Mientras el flujo internacional retrocede un 5.5%, el turismo mexicano crece impulsado por el peso fuerte.
Estados Unidos registró en 2025 su primera contracción en la llegada de viajeros internacionales tras cuatro años de recuperación post-pandemia. Según datos de la Administración de Comercio Internacional (ITA), el país recibió 68.3 millones de turistas, una pérdida de 4 millones de visitantes respecto al año anterior. Analistas vinculan este fenómeno al endurecimiento de las políticas migratorias y a la narrativa agresiva del segundo mandato de Donald Trump, lo que ha generado una percepción de inseguridad y un entorno “poco amigable” para mercados clave como Canadá y Europa Occidental.

◆ ◆ ◆ ◆ ◆

Edite el texto de estudio en todo lo que va desde "Mientras el flujo" hasta "y Europa Occidental.", sustituyendo "Estados Unidos" por "EE. UU.".

◆ ◆ ◆ ◆ ◆

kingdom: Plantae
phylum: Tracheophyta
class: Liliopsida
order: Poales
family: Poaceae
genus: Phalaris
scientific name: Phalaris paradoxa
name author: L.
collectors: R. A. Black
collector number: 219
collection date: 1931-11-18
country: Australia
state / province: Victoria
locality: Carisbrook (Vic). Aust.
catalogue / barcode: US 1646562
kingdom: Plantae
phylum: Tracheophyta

◆ ◆ ◆ ◆ ◆

• **SOLUCIÓN**:
Mientras el flujo internacional retrocede un 5.5%, el turismo mexicano crece impulsado por el peso fuerte.
EE. UU. registró en 2025 su primera contracción en la llegada de viajeros internacionales tras cuatro años de recuperación post-pandemia. Según datos de la Administración de Comercio Internacional (ITA), el país recibió 68.3 millones de turistas, una pérdida de 4 millones de visitantes respecto al año anterior. Analistas vinculan este fenómeno al endurecimiento de las políticas migratorias y a la narrativa agresiva del segundo mandato de Donald Trump, lo que ha generado una percepción de inseguridad y un entorno “poco amigable” para mercados clave como Canadá y Europa Occidental.